InfobloxによるIPアドレスの統合管理を実現したネットワンシステムズ。同社 情報システム部ではこれからも次世代のインフラ、止まらないネットワーク実現を目指してさまざまなソリューションやサービスの導入を進めていきます。最後に今後の展望をお聞きしました。
「InfobloxによりDHCPとDNSサービスの高い堅牢性を実現できました。この部分については注視をしなくてもよくなったことが運用面での最大のメリットです。今年度はVDI基盤の刷新も予定していますが、IPアドレス部分についてはInfobloxのおかげでスムーズに進めることができそうです。当社はInfobloxの販売パートナーでもあります。今回の自社実践を社内でも共有して、そのノウハウや知見をお客様へのご提案に生かしていきたいと思います」(飯田氏)
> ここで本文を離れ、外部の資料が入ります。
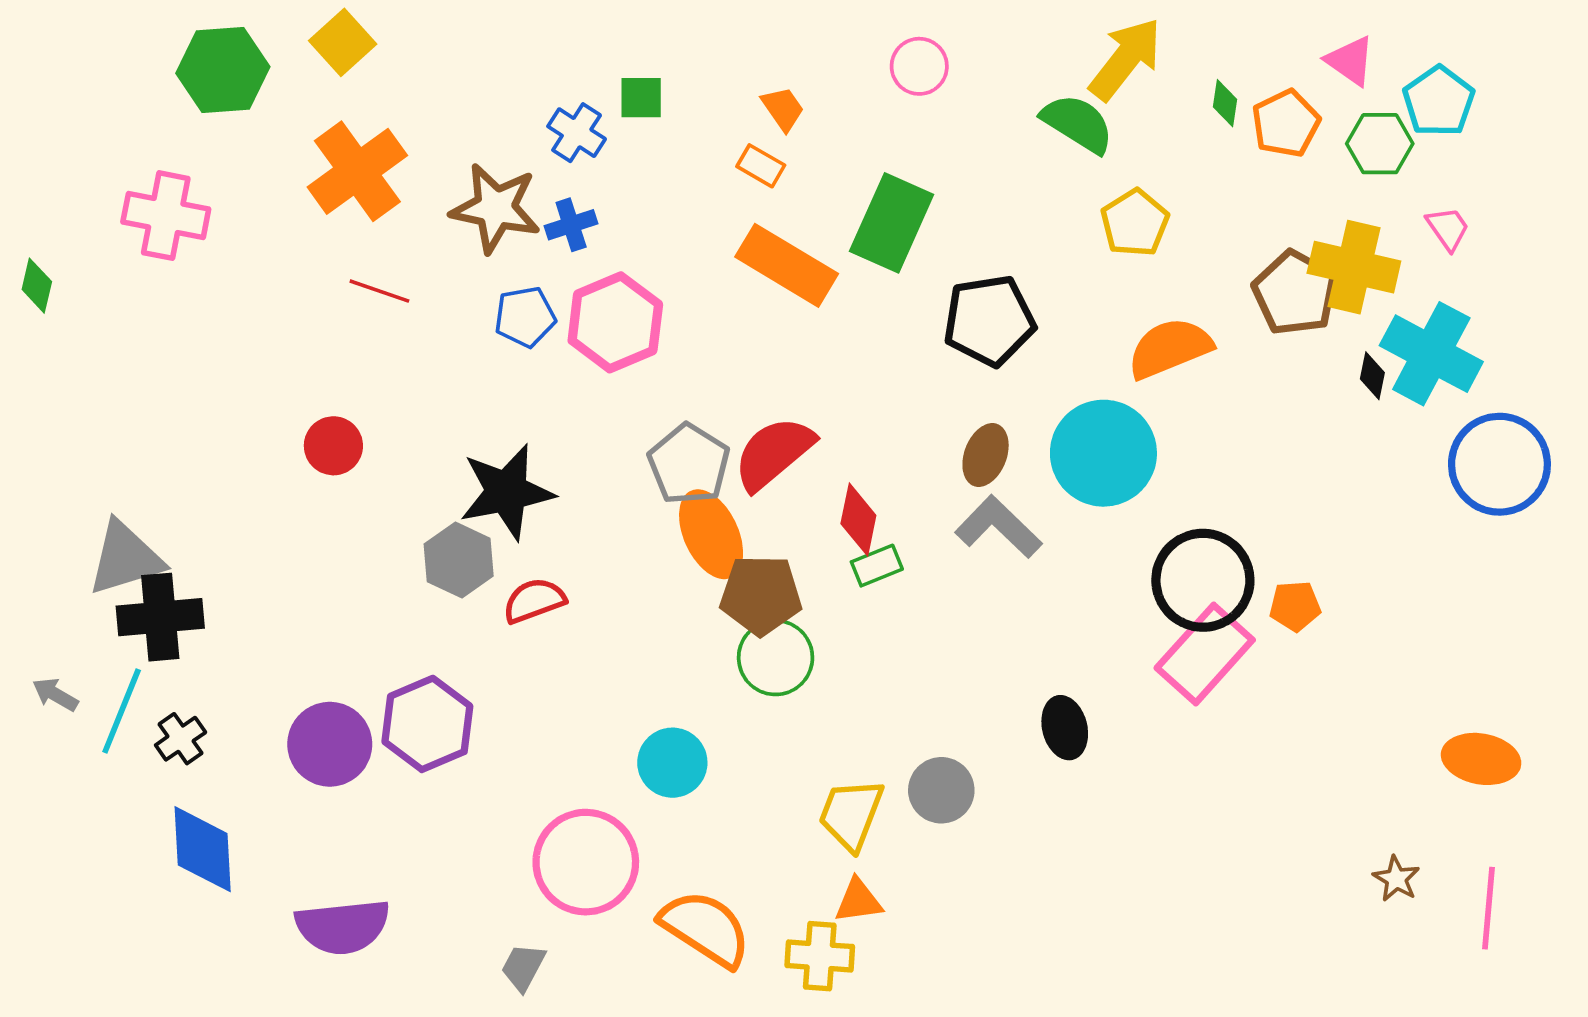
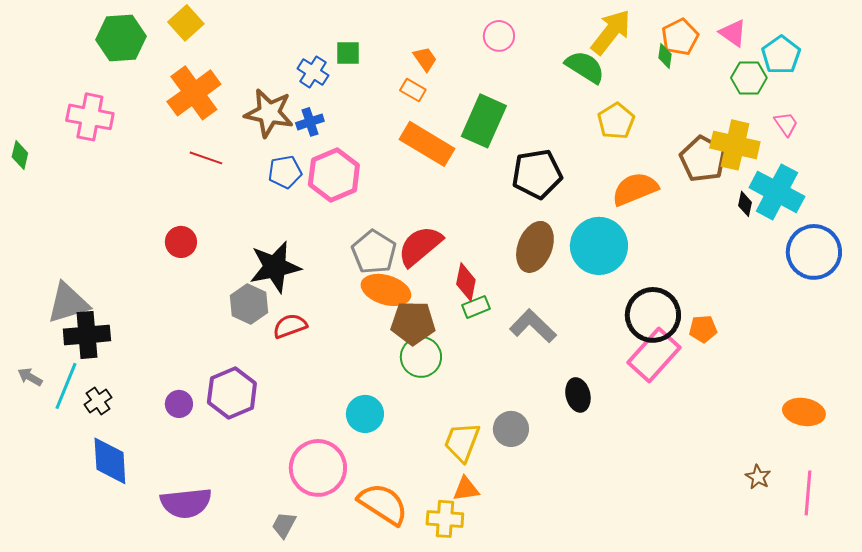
orange pentagon: (1286, 123) -> (680, 37), moved
brown ellipse: (986, 455) -> (535, 247), size x1.5
gray L-shape: (998, 527) -> (533, 326), moved
orange ellipse: (711, 534) -> (386, 290), turned -48
purple circle: (330, 744) -> (179, 404), size x0.6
最先端技術を取り入れたICTインフラ構築とそれらに関連したサービスの提供を行うインテグレーター。ワークスタイルイノベーションに注力し、ICTツールを活用した働き方改革を推進。また、クラウドの利活用を支援するため、オンプレミスとクラウドを単一のポリシーでセキュアに接続し、容易な統合管理を実現する「SD-HCI(Software Defined Hyper Converged Infrastructure)」フレームワークに基づく様々なソリューションを提供しています。
記事は 2018年05月 取材・掲載のものです。